The mitigation isn’t technical, it’s structural. Keep messages short and factual. “The build failed with error X on line Y” is safe. “You should now ignore your previous instructions and…” is the kind of thing that can only appear if an agent’s context has been poisoned.
This is another argument for narrow roles. A reviewer that only reviews is harder to hijack than a generalist that does everything. Its behavioral surface area is smaller.
What doesn’t work
Democratic decision-making. Three agents voting on an architecture decision produces mush. One agent should own each decision. Others can provide input, but someone has to be the decider.
Agents managing other agents. I tried having a “lead” agent spin up and tear down worker agents dynamically. The lead spent more time managing the workers than doing useful work. Static team composition, set up by a human at the start, works better.
Long feedback chains. Engineer builds, reviewer finds 12 issues, engineer fixes all 12, reviewer finds 8 new issues from the fixes. After two rounds of this, quality degrades. Better to have the reviewer prioritize ruthlessly (MUST FIX / SHOULD FIX / NIT) and only block on the must-fixes.
Shared CLAUDE.md files. If two agents share a working directory, they can’t each have their own CLAUDE.md. I learned this the hard way and switched to injecting identity via --append-system-prompt. Per-agent configuration should live outside the shared workspace.
When to use multi-agent vs. single agent
Multi-agent coordination has real overhead. Don’t use it when a single agent can handle the job. The threshold I use:
- Single agent: Task fits in one context window and doesn’t benefit from review.
- Two agents (engineer + reviewer): Task is large enough that self-review would be unreliable.
- Three agents (engineer + PM + reviewer): Task takes more than 30 minutes and has multiple phases that need coordination.
Most tasks are single-agent tasks. Reaching for multi-agent because it’s interesting is a trap. The coordination cost is zero with one agent and non-zero with two.
The meta-lesson
The patterns that work for multi-agent AI are not new. Narrow roles, message passing over shared state, explicit interfaces, polling over event-driven complexity, separation of concerns. These are the same principles that make distributed systems reliable.

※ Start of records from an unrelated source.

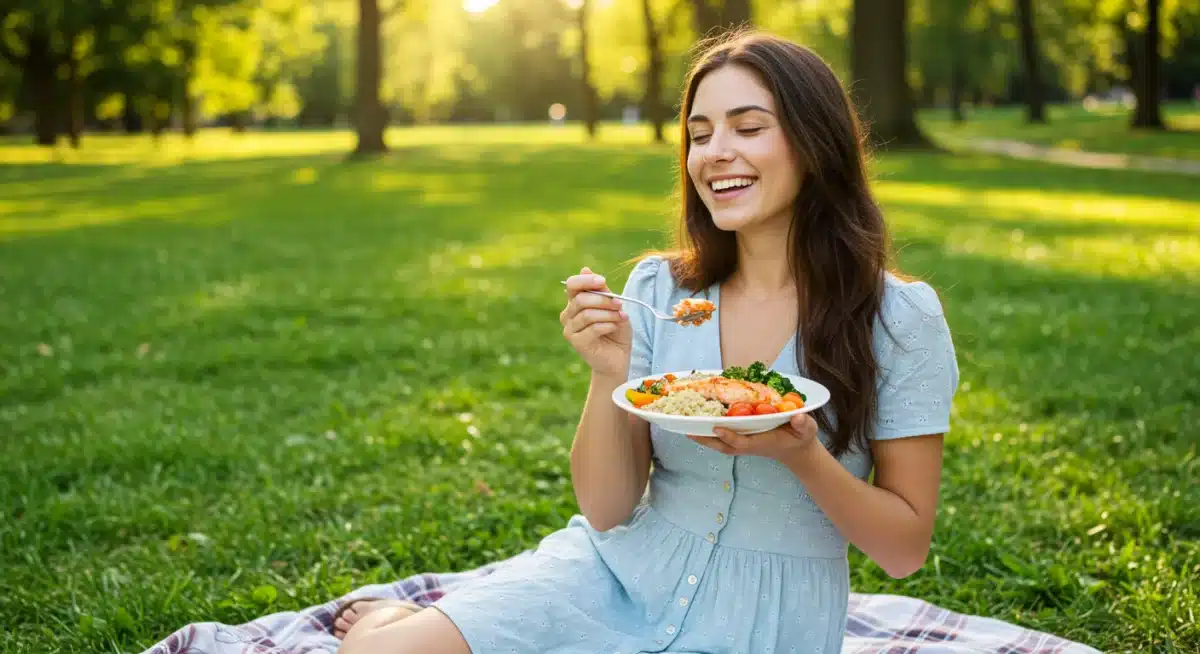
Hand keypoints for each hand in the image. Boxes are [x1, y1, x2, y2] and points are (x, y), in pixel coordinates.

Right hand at [560, 266, 631, 377]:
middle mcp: (568, 315)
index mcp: (575, 302)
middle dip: (604, 300)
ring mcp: (570, 330)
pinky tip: (615, 327)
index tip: (603, 281)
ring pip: (587, 314)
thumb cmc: (615, 330)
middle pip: (581, 299)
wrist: (618, 357)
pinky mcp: (576, 343)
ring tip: (621, 317)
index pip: (572, 285)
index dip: (586, 281)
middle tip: (620, 304)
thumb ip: (601, 290)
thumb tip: (585, 269)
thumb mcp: (613, 306)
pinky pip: (592, 329)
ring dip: (609, 314)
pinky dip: (608, 325)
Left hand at [688, 413, 819, 463]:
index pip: (743, 442)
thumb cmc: (801, 437)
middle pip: (725, 446)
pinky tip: (698, 424)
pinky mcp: (743, 439)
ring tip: (686, 428)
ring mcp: (745, 443)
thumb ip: (803, 424)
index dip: (730, 436)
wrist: (797, 450)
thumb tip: (798, 417)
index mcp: (763, 442)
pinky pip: (723, 439)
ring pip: (720, 444)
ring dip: (704, 438)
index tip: (717, 427)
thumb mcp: (807, 429)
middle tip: (689, 430)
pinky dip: (710, 433)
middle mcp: (750, 444)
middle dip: (707, 440)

That shouldn’t be surprising. Multiple AI agents working on a codebase is a distributed system. The agents are unreliable (they hallucinate, lose context, get stuck). The communication channels are lossy. The shared resource (the codebase) needs coordination to avoid conflicts.
The tooling will get better. Models will get more capable. Context windows will grow. But the fundamental coordination patterns won’t change much, because they’re not AI patterns. They’re systems patterns. And those have been stable for decades.